● **Entries supplied**
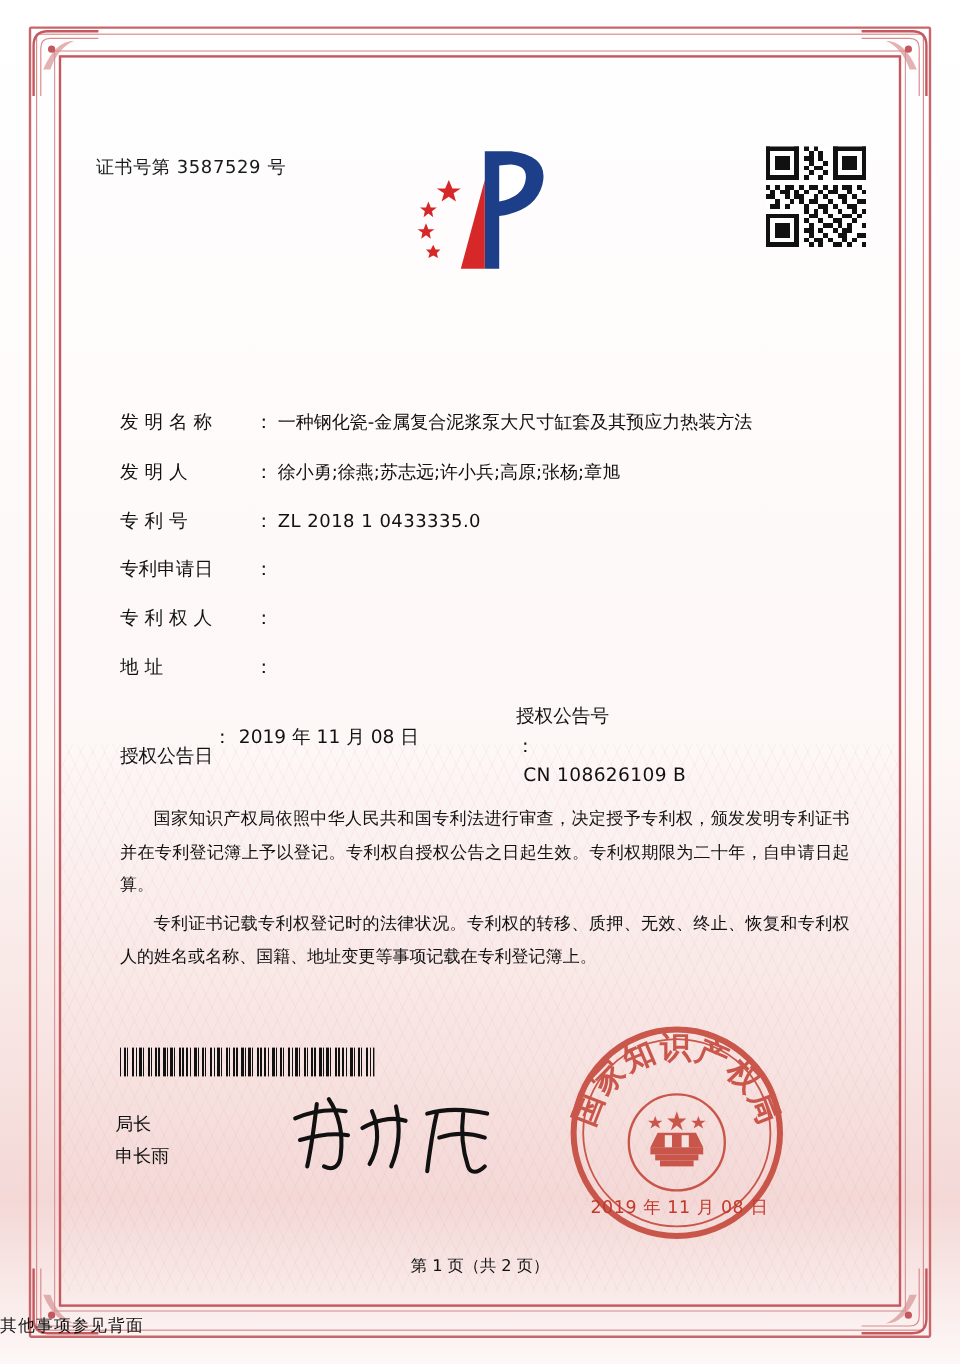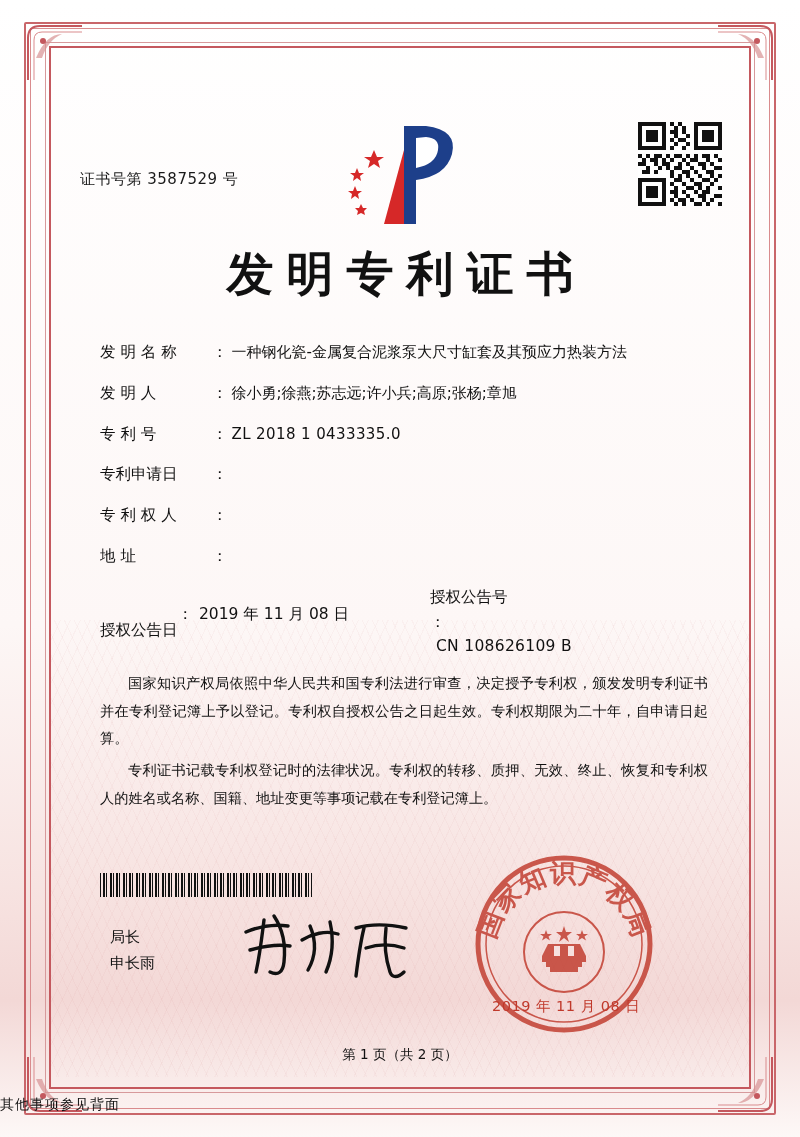"证书号第 3587529 号" .cert-number { margin-top: 40px -> none }
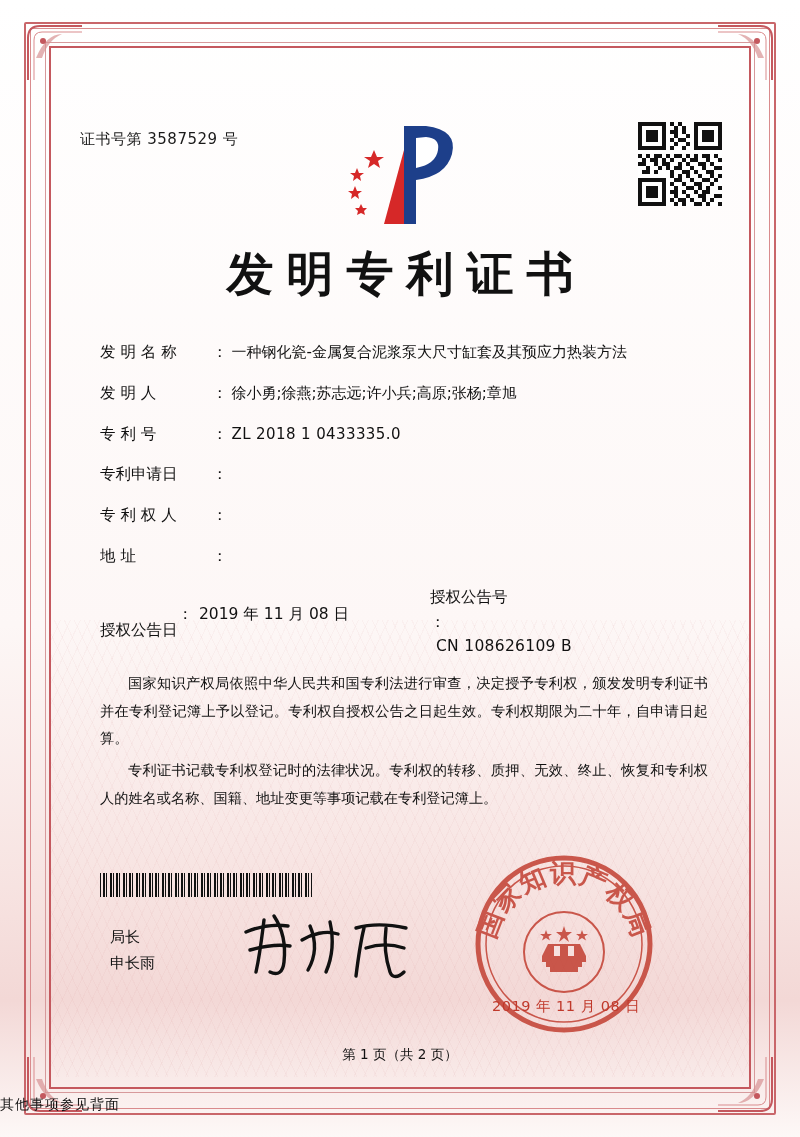"发明专利证书" div.title { html: <div>发明专利证书</div> -> none }
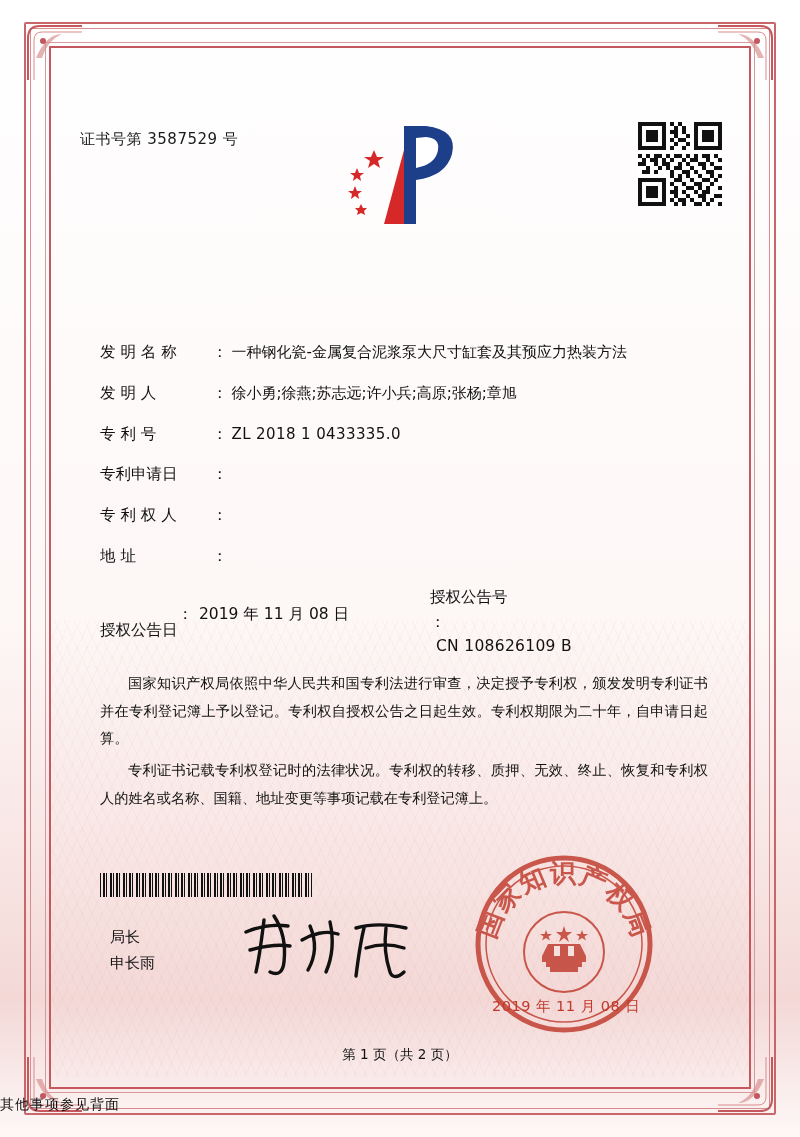"局长" .director { left: 110px -> 96px }
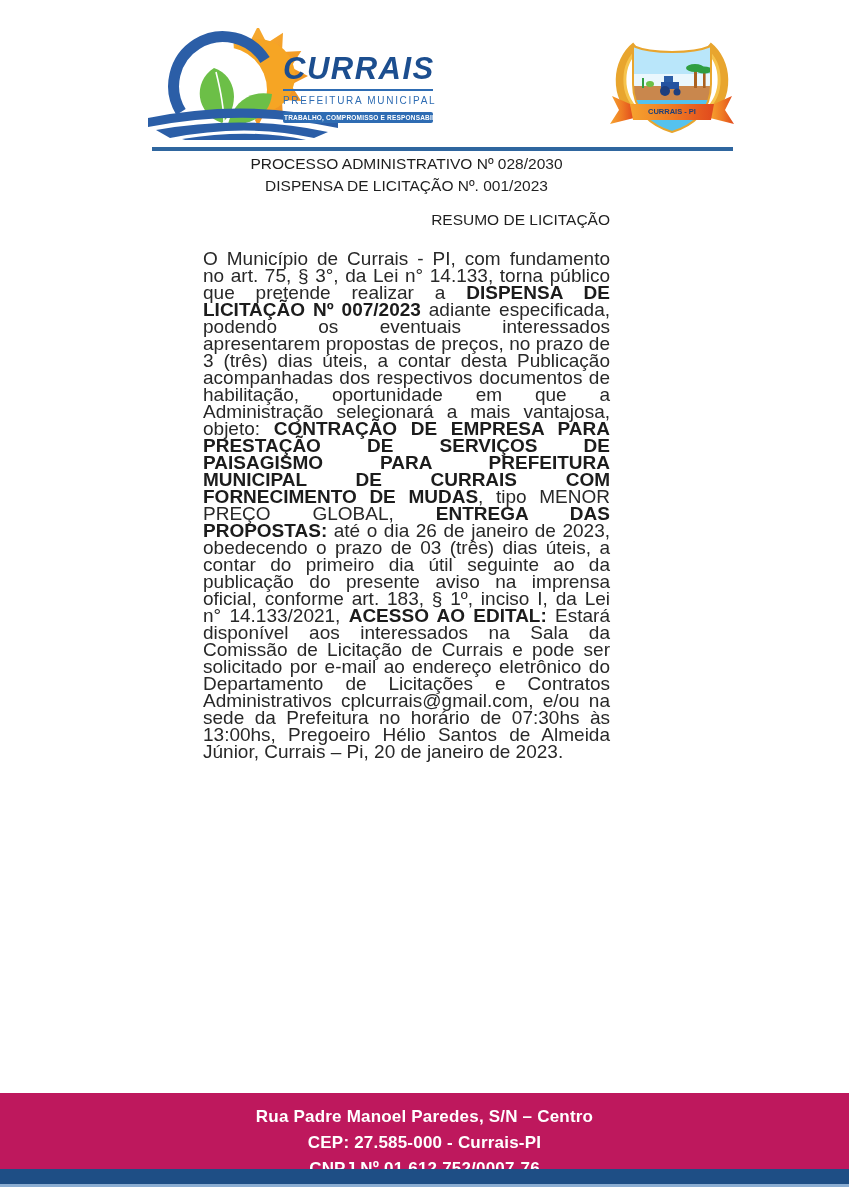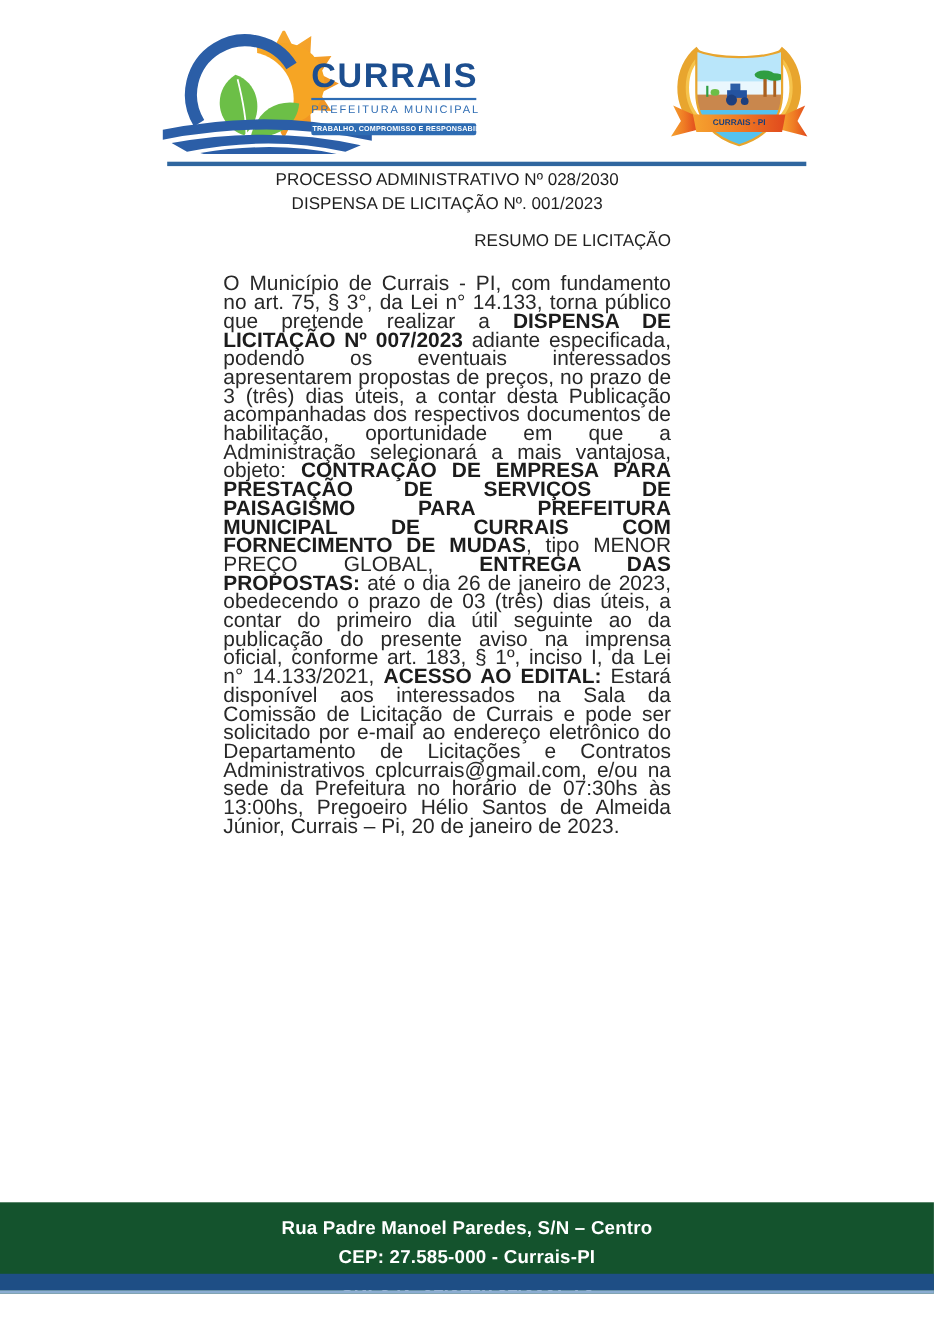"CURRAIS" .logo-name { font-style: none -> italic }
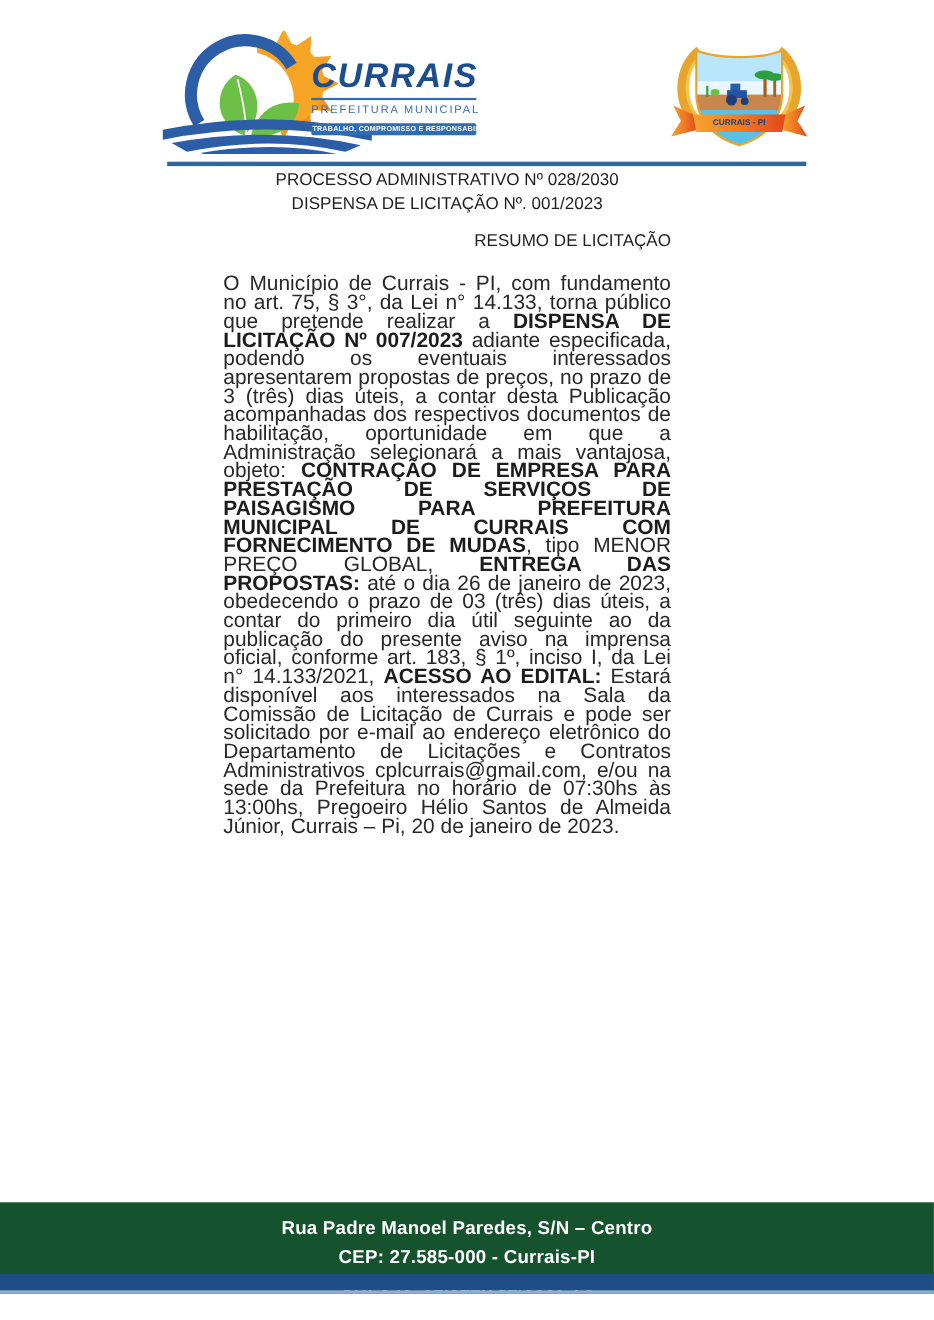"Rua Padre Manoel Paredes, S/N" .footer { background: #14532d -> #be185d; height: 83px -> 94px }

● **Required work**
Restate, exactly as they appear, the line with "left: 110px ->" and all the lines after it up to the end of the data above; images do not belong in the copy.

● **Written answer**
"局长" .director { left: 110px -> 96px }
"CURRAIS" .logo-name { font-style: none -> italic }
"Rua Padre Manoel Paredes, S/N" .footer { background: #14532d -> #be185d; height: 83px -> 94px }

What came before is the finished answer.